One success was the mesclun mix (baby leaf lettuce). It grew wonderfully and people loved it. I thought I would composed salad "kits" of a sort that could be sold at a farmer's market and then I thought about some people who had small households; thus the idea of creating a Salad Share option for 2016 was born.
The Salad Share will consist of lettuce and some accompaniment vegetables/fruit depending on the season. 2 types of Mesclun mix will be grown for this purpose, kale, spinach, tatsoi, various kinds of head lettuce, radishes, carrots, salad onions, peppers, peas, tomatoes, and even fruit may find their way into the Salad Share as well. Each week should offer a new seasonal salad combination. I am excited about it already! This share will be distributed from May 2016 to October 2016 and if things go well I may even offer a winter salad share for 2017. Salad Share is $150 between now and January 1, 2016; after January 1, 2016 it will be $180. I only have space for a limited number of shares, so if you are interested be sure to contact me ASAP.

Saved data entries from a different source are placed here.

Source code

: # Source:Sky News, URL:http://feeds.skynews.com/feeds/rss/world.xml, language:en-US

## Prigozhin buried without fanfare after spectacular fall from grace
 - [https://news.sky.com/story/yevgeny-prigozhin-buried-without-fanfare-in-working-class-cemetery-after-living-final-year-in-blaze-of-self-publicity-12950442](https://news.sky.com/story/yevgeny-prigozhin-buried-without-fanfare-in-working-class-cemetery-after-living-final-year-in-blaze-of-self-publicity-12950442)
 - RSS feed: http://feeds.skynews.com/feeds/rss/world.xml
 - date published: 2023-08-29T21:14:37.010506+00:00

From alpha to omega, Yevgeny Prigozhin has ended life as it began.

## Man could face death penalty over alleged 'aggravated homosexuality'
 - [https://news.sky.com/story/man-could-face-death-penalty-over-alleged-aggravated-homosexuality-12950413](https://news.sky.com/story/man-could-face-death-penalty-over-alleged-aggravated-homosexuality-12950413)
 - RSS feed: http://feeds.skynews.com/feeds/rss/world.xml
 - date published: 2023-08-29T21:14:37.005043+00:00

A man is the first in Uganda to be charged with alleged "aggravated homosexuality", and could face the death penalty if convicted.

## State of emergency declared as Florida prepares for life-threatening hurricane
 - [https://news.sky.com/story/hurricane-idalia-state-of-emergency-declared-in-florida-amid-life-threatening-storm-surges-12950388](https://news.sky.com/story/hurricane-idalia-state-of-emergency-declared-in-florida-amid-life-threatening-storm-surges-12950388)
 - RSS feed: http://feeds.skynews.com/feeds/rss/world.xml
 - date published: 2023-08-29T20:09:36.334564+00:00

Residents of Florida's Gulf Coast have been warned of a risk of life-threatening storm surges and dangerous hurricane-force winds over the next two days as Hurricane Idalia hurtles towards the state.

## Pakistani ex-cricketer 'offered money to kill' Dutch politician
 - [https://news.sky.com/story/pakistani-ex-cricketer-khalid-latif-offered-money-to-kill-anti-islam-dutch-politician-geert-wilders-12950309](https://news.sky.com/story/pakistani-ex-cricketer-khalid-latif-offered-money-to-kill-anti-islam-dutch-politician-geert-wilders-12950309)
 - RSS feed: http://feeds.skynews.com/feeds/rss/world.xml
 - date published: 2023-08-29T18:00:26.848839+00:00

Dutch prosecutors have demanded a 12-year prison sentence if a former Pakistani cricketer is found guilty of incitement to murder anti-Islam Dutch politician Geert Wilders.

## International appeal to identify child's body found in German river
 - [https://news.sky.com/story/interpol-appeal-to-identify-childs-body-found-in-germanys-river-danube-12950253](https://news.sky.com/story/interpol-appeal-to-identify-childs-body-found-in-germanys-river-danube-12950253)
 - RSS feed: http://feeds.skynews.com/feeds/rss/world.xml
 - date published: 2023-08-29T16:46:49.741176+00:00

One of the failures I experienced were some spots that really received too little sun. Instead of losing this space, it got me thinking. I thought about doing my compost piles in these spaces, cooler weather loving plants, etc. It wasn't until I attended The Mother Earth News Fair in Topeka last month that it hit me. Mushrooms! These spaces will be the new home of Oyster mushrooms for my full share members in 2016. The Shiitake mushrooms will take longer to fruit, but hopefully those will be available for 2017.